Two Uses of Streaming

Token streaming (UI)Reactive streaming (runtime)
AudienceThe end user’s screenOther agents/tools/observers
PurposePerceived latencyControl, coordination, safety
UnitRaw tokens/chunksTyped semantic events
Covered bystreaming-chat-architecturethis page

These are orthogonal — a system can do both. kulify projects already do the first (SSE / ReadableStream → UI in master-bot, vorma, fajb-next); this concept is about the second.

Semantic Events

Streamed output is wrapped as typed event objects with a consistent shape across internal (own model) and external (peer) sources, so any participant can handle a partial response uniformly. Agents distinguish origin via onInternalEvent() / onExternalEvent() (and the typed onReasoning / onFunctionCall / onExternalReasoning … family — see reactive-agents).

Five Capabilities It Unlocks

  1. Inference interception — a participant (e.g. a safety reviewer) watches the stream and intervenes mid-generation when it sees an unsafe or wrong direction.
  2. Abort and redirect — cancel generation the moment enough information exists, instead of paying for the full completion. Direct token-cost win.
  3. Live agent handoff — delegate to a specialist mid-stream as context emerges, rather than after a full turn.
  4. Observability — real-time visibility into reasoning, function calls, and tool results during execution, not just in post-hoc logs.
  5. Multi-agent collaboration — concurrent participants reacting to one another instead of a rigid sequential pipeline (see agent-swarms).

A consequence: policy/safety enforcement becomes an emergent property of who is subscribed to the stream, not an external wrapper bolted around the agent.

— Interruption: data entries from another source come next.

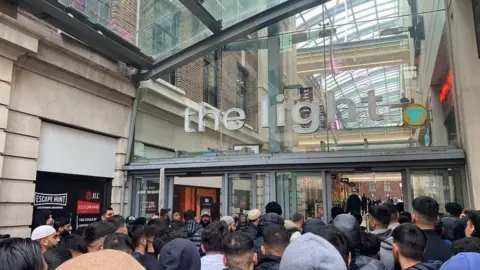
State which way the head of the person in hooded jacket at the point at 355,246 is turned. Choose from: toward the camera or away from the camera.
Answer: away from the camera

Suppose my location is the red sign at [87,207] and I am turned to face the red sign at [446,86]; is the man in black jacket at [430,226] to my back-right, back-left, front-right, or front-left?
front-right

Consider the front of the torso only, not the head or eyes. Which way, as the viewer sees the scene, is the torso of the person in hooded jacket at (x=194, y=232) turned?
away from the camera

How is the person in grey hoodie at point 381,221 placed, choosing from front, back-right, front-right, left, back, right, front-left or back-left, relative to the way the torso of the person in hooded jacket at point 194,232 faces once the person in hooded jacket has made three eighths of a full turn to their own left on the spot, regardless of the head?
left

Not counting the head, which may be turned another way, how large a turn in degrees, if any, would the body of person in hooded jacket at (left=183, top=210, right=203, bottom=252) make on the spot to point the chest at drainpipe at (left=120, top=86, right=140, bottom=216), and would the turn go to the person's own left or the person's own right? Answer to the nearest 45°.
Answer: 0° — they already face it

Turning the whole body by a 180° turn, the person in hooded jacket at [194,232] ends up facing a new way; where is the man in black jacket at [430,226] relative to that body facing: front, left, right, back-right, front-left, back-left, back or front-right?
front-left

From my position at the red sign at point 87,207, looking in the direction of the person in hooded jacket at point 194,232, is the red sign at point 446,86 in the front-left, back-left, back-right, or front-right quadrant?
front-left

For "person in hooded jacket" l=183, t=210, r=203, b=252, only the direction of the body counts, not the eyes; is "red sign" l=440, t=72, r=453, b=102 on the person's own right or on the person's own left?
on the person's own right

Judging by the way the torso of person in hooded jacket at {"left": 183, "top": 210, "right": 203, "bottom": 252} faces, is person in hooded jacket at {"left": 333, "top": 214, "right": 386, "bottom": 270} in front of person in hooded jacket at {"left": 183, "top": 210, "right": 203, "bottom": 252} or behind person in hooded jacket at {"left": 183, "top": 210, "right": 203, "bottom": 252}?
behind
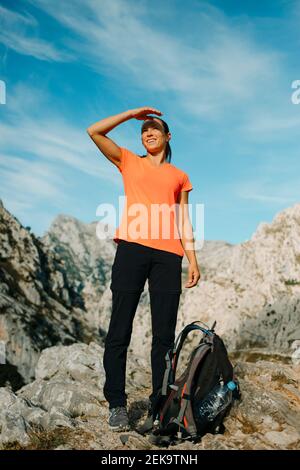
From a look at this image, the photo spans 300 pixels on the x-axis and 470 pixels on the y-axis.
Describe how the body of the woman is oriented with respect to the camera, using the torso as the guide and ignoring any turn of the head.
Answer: toward the camera
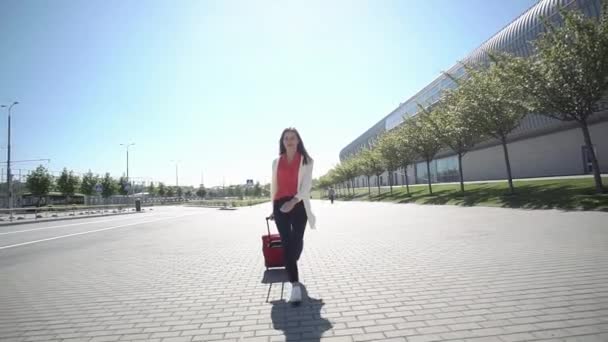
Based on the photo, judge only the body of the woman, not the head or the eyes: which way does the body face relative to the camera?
toward the camera

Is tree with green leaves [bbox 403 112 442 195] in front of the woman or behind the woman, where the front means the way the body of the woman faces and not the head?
behind

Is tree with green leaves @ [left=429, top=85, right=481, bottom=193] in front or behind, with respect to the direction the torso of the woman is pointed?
behind

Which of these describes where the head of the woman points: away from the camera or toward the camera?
toward the camera

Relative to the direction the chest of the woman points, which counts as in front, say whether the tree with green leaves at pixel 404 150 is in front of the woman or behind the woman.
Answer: behind

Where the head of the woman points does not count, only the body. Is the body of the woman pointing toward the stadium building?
no

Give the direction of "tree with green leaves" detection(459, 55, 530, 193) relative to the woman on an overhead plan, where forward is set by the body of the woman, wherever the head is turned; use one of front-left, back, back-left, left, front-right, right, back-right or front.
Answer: back-left

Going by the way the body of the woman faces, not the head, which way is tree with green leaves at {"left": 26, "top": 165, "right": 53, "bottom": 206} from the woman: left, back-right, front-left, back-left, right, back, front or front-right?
back-right

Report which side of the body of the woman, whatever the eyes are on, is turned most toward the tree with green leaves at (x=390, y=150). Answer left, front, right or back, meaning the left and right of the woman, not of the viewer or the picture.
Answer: back
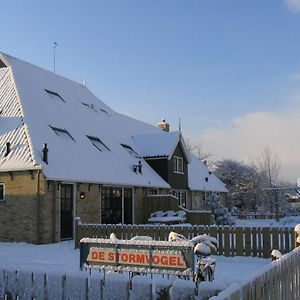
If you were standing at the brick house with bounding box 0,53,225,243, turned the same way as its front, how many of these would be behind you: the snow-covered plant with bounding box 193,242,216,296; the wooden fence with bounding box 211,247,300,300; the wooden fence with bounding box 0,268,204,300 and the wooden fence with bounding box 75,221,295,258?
0

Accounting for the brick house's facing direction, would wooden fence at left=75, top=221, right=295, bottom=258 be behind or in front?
in front

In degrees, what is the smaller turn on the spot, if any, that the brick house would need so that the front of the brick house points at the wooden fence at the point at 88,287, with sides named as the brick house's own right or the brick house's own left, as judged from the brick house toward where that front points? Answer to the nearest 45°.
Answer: approximately 45° to the brick house's own right

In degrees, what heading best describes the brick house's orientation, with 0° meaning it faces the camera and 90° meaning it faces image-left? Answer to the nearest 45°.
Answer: approximately 315°
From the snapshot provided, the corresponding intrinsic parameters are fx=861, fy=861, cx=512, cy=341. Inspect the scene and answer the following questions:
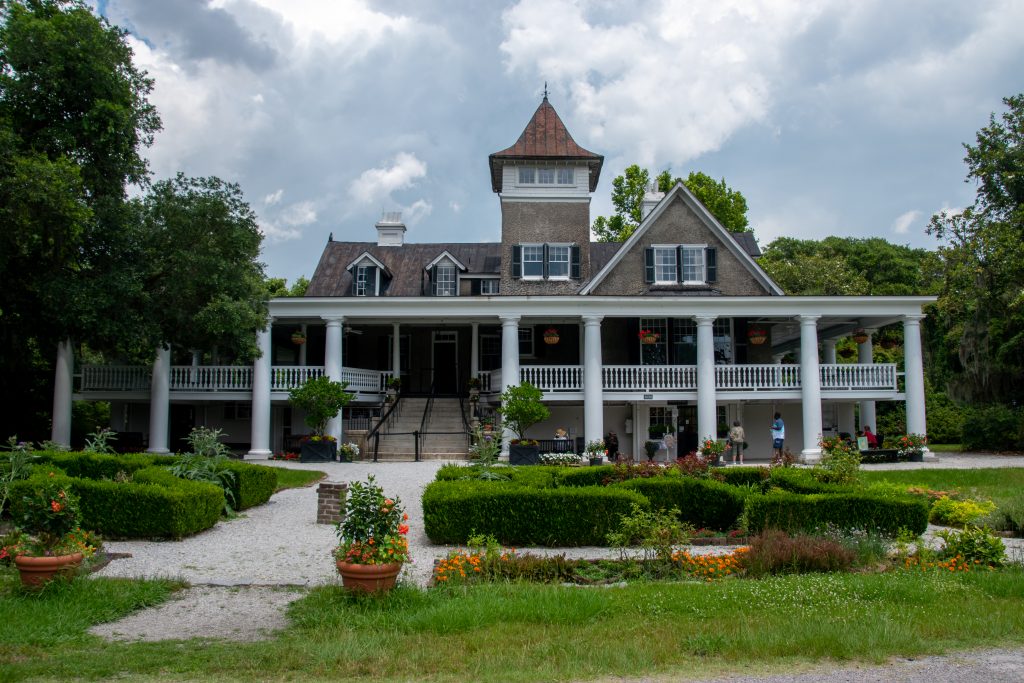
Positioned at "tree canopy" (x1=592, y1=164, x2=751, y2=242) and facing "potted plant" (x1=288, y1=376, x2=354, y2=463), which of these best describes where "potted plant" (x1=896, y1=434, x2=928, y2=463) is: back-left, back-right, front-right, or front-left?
front-left

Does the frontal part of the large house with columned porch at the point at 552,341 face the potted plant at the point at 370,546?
yes

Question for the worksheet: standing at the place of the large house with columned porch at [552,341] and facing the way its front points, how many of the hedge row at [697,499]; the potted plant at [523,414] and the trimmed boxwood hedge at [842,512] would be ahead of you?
3

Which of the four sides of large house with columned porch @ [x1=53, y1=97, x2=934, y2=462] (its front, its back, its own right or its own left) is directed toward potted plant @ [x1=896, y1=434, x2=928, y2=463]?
left

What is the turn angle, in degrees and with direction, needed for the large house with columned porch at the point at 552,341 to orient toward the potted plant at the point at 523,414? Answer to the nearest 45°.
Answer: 0° — it already faces it

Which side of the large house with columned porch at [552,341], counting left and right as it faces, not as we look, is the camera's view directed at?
front

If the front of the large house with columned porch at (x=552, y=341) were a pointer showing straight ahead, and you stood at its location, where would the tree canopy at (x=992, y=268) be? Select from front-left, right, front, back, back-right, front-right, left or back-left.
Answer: left

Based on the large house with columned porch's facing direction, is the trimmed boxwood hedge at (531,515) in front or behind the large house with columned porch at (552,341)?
in front

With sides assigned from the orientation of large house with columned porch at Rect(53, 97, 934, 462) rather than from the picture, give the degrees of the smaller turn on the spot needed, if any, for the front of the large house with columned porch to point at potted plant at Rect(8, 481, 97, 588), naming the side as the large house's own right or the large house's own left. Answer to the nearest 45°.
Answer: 0° — it already faces it

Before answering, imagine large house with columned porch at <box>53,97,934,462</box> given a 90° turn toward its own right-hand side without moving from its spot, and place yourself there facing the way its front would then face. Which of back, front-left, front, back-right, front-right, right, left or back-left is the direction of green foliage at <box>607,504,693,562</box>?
left

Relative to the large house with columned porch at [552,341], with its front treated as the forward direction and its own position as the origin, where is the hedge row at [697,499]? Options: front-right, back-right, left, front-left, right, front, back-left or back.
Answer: front

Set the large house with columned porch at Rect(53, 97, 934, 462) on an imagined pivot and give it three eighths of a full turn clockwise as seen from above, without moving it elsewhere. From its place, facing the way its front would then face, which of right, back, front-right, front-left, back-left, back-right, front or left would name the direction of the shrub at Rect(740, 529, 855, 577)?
back-left

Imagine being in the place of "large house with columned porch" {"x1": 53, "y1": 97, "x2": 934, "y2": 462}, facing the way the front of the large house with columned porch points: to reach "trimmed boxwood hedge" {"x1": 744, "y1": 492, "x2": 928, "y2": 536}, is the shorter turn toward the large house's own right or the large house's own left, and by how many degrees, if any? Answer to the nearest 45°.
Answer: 0° — it already faces it

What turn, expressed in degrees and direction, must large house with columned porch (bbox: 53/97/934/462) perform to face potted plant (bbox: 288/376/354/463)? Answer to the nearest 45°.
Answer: approximately 45° to its right

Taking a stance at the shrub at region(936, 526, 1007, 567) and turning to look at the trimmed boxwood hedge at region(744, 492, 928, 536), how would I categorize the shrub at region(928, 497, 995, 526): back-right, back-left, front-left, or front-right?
front-right

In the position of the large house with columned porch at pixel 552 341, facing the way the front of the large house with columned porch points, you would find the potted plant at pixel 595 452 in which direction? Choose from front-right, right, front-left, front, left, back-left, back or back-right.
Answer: front
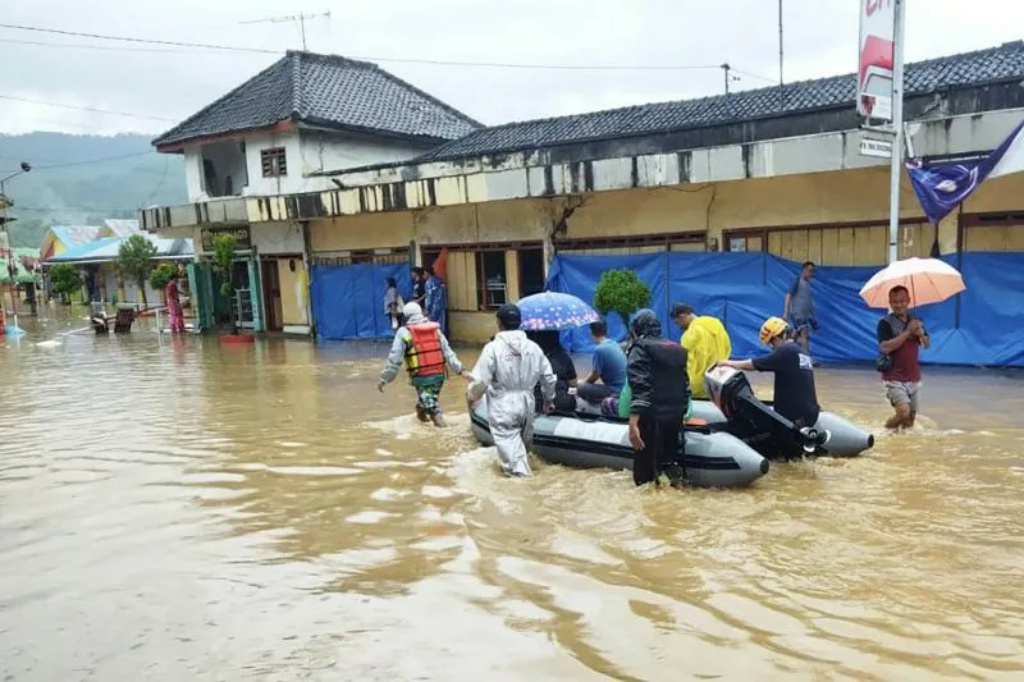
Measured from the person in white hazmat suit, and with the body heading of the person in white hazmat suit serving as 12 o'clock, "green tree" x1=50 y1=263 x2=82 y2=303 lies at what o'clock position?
The green tree is roughly at 11 o'clock from the person in white hazmat suit.

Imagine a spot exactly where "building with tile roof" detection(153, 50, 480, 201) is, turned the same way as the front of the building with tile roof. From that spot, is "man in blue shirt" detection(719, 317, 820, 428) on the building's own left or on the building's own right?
on the building's own left

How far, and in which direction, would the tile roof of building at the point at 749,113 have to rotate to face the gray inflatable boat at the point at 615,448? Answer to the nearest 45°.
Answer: approximately 45° to its left

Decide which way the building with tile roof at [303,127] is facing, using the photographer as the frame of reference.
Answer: facing the viewer and to the left of the viewer

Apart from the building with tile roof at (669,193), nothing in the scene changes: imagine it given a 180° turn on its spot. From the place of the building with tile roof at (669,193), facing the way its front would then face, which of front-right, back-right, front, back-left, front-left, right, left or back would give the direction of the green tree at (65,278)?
left

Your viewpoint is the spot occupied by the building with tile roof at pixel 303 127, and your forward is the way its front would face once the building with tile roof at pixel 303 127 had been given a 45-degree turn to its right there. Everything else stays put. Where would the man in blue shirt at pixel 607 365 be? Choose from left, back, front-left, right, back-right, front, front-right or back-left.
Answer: left

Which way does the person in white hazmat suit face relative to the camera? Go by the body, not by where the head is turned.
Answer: away from the camera

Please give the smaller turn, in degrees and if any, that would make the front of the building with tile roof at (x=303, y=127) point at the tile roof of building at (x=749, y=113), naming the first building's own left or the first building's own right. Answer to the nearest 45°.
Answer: approximately 90° to the first building's own left

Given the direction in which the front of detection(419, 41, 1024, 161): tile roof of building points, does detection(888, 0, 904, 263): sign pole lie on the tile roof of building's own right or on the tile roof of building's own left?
on the tile roof of building's own left

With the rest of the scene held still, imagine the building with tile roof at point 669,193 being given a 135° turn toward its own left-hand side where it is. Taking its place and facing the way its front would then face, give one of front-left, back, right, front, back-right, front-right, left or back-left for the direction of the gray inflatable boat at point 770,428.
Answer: right

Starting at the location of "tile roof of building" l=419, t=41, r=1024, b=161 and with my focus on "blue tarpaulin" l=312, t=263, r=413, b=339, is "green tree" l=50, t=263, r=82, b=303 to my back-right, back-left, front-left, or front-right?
front-right

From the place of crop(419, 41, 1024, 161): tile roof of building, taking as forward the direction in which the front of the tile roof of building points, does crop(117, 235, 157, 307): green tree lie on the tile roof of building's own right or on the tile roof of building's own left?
on the tile roof of building's own right

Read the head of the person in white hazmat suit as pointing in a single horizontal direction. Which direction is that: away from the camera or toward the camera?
away from the camera

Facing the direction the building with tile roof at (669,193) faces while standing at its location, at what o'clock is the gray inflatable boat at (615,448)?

Design Tension: Back-Pressure

If listeners can act on a live stream, what happens when one is slow? mozaik delivers events synchronously to all subscribers so a slow listener never blocks producers — a deliberate producer-priority choice. That’s one answer to back-pressure; the trade is a slow observer may miss the window to intercept. Any “streaming as runtime” system has to pick a stance here.

Relevance to Kulify

The abort-and-redirect and live-observer capabilities map cleanly onto the investorchat supervisor design and the broader ai-agent-architectures multi-agent direction: a cheap watcher that aborts a wrong-headed generation early is straight token savings, and mid-stream handoff fits multi-domain queries.